Au cœur de la nuit

Après le débarquement du 8 novembre 1942 les Américains ayant occupé la base de La Sénia nous fûmes dans l'obligation de réquisitionner, puis d'occuper, les fermes voisines, au grand dam des propriétaires ou métayers. La ferme qui nous avait été affectée, située au milieu des vignes, comportait trois corps de bâtiment :

  1. La maison d'habitation des anciens propriétaires. Cette bâtisse fut affectée au commandement et au service administratif.
  2. L'étable, anciennement occupée par les bovins, devint la chambrée des hommes de troupe.
  3. Un appentis, adossé à l'étable et servant anciennement de porcherie fut affectée aux sous-officiers ( dont j'étais depuis juillet).
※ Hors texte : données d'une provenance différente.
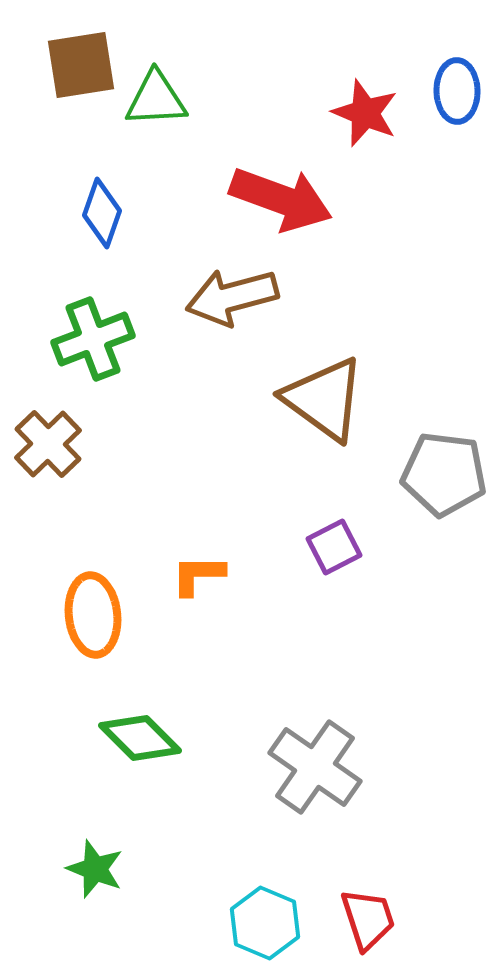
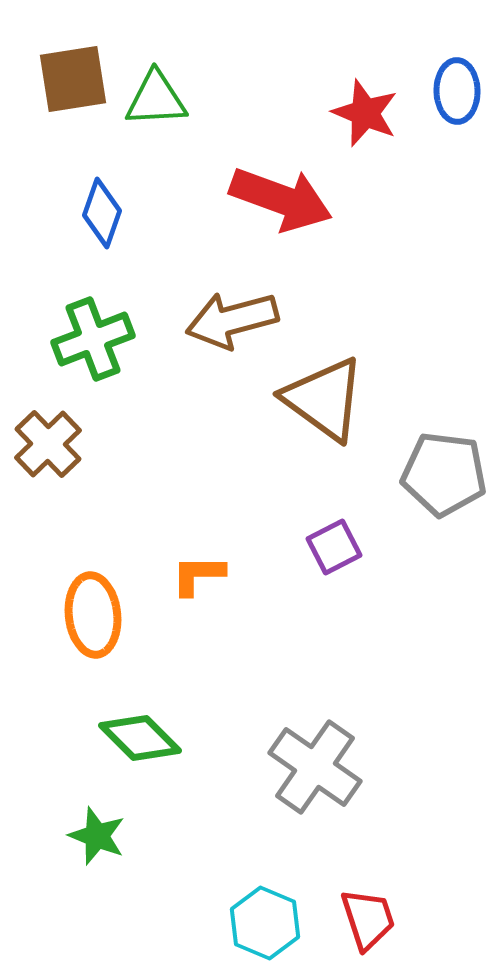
brown square: moved 8 px left, 14 px down
brown arrow: moved 23 px down
green star: moved 2 px right, 33 px up
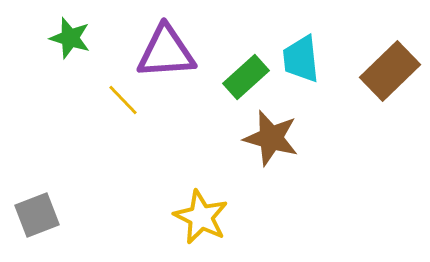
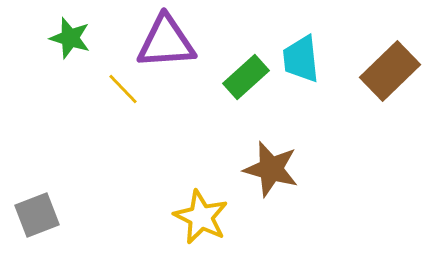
purple triangle: moved 10 px up
yellow line: moved 11 px up
brown star: moved 31 px down
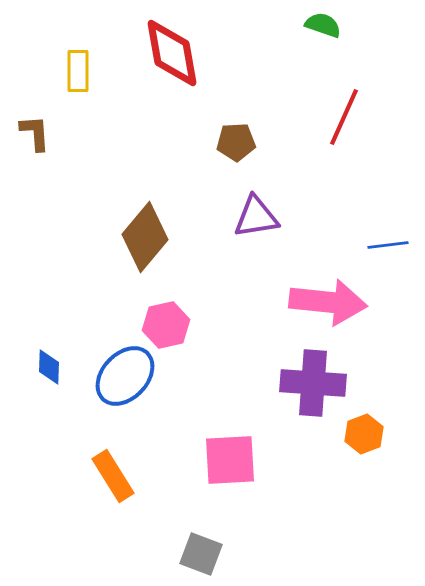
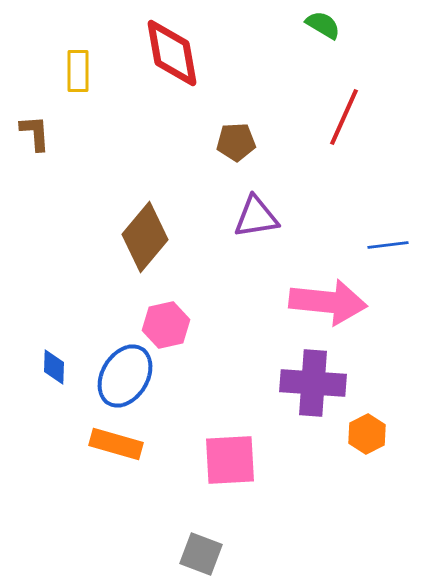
green semicircle: rotated 12 degrees clockwise
blue diamond: moved 5 px right
blue ellipse: rotated 12 degrees counterclockwise
orange hexagon: moved 3 px right; rotated 6 degrees counterclockwise
orange rectangle: moved 3 px right, 32 px up; rotated 42 degrees counterclockwise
Cette dernière salle n'étant pas suffisamment grande pour nous loger tous, nous avions construit des lits superposés, cela de façon très artisanale, qu'on en juge : Nous avions disposé des planches à même le sol et sur ce plancher improvisé étaient posés des fûts de 200 litres qui, eux-mêmes, supportaient un autre plancher. Celui-ci, à son tour, servait de support à une nouvelle rangée de fûts sur laquelle était monté un troisième plancher. Chacun d'entre nous couchait dans l'espace existant entre deux fûts consécutifs, que ce soit au rez-de-chaussée ou au premier et deuxième étage. L'ensemble constituait ainsi une sorte d'échafaudage branlant qui nous donnait des sueurs froides, surtout aux occupants du deuxième étage.

Malgré la précarité de nos conditions de vie nous pensions avoir un avantage sur les Américains : celui de ne pas être, dans notre ferme, un objectif militaire important pour la Luftwaffe s'il venait l'idée aux Allemands de lancer un raid sur La Sénia.

Une nuit, peu de temps après notre installation, nous entendîmes des bruits de moteurs. Bientôt la longue allée qui conduisait de la route d'Oran à la ferme s'emplit de camions GMC. Ceux-ci, passant autour de la ferme, s'engageaient dans les vignes qui l'entouraient, bouleversant tout sur leur passage. Aux camions succédaient d'autres camions. Ces véhicules, qui paraissaient venir du port d'Oran, stationnaient par dizaines sur la route en attendant de pouvoir s'engager dans l'allée conduisant à la ferme.

Le vacarme dura toute la nuit. Au petit matin nous vîmes que les propriétés avaient été saccagées. Mais, surtout, nous observâmes avec anxiété que des milliers de caisses de munitions, bombes et explosifs divers, entouraient maintenant, de loin en loin, notre ferme. A perte de vue. Alors il fallut déchanter et se faire à l'idée que nous étions devenus aussi un objectif militaire important pour les Allemands.

Cependant les semaines passèrent et rien ne se produisit. Les Allemands ayant beaucoup trop à faire ailleurs ne vinrent pas bombarder La Sénia.

Notre séjour à la ferme dura de novembre 42 à mars 43. Afin de situer le cadre dans lequel nous vivions transportons-nous un instant, de nuit, dans la chambrée des sous-officiers. Les hommes qui dorment là, sur leur échafaudage de fortune, ne disposent, durant leur vie quotidienne, d'aucune facilité pour s'assurer une hygiène normale. A la ferme il n'existe qu'un puits, avec une pompe à main, pour l'ensemble du personnel. De ce fait, aux miasmes d'origine porcine montant du sol de la pièce, viennent s'ajouter des odeurs corporelles insupportables. On ne peut également -passer sous silence- les émanations émises, en toute liberté, de jour comme de nuit, sous forme de bruits malodorants, par les soldats de la république. Pour les militaires il s'agit là d'une tradition démocratique. De nos jours le langage politico-intellectuel qualifierait peut être ces bruits d' "initiatives citoyennes".

Nous sommes à peu de distance de la mer mais, pourtant, aucune brise marine ne peut venir à bout de l'odeur nauséabonde des lieux.

Cela dit, un soir, vers 23 heures, au retour d'une permission, je venais de m'étendre sur ma couche lorsque je dus, moi aussi, à mon grand regret, prendre une "initiative citoyenne" particulièrement sonore. A cet instant précis, par un hasard invraisemblable, l'échafaudage branlant s'effondra en entraînant dans sa chute les occupants du deuxième étage….. Il y eut des cris, des gémissements….. Certains dormeurs crurent, un instant, avoir été victimes d'un séisme ( possible en Algérie). Mais, a part ces derniers, tout le monde fut secoué par un rire inextinguible.

Comme le retour d'un tel incident était très aléatoire les victimes de bosses et d'égratignures prirent le parti d'en rire.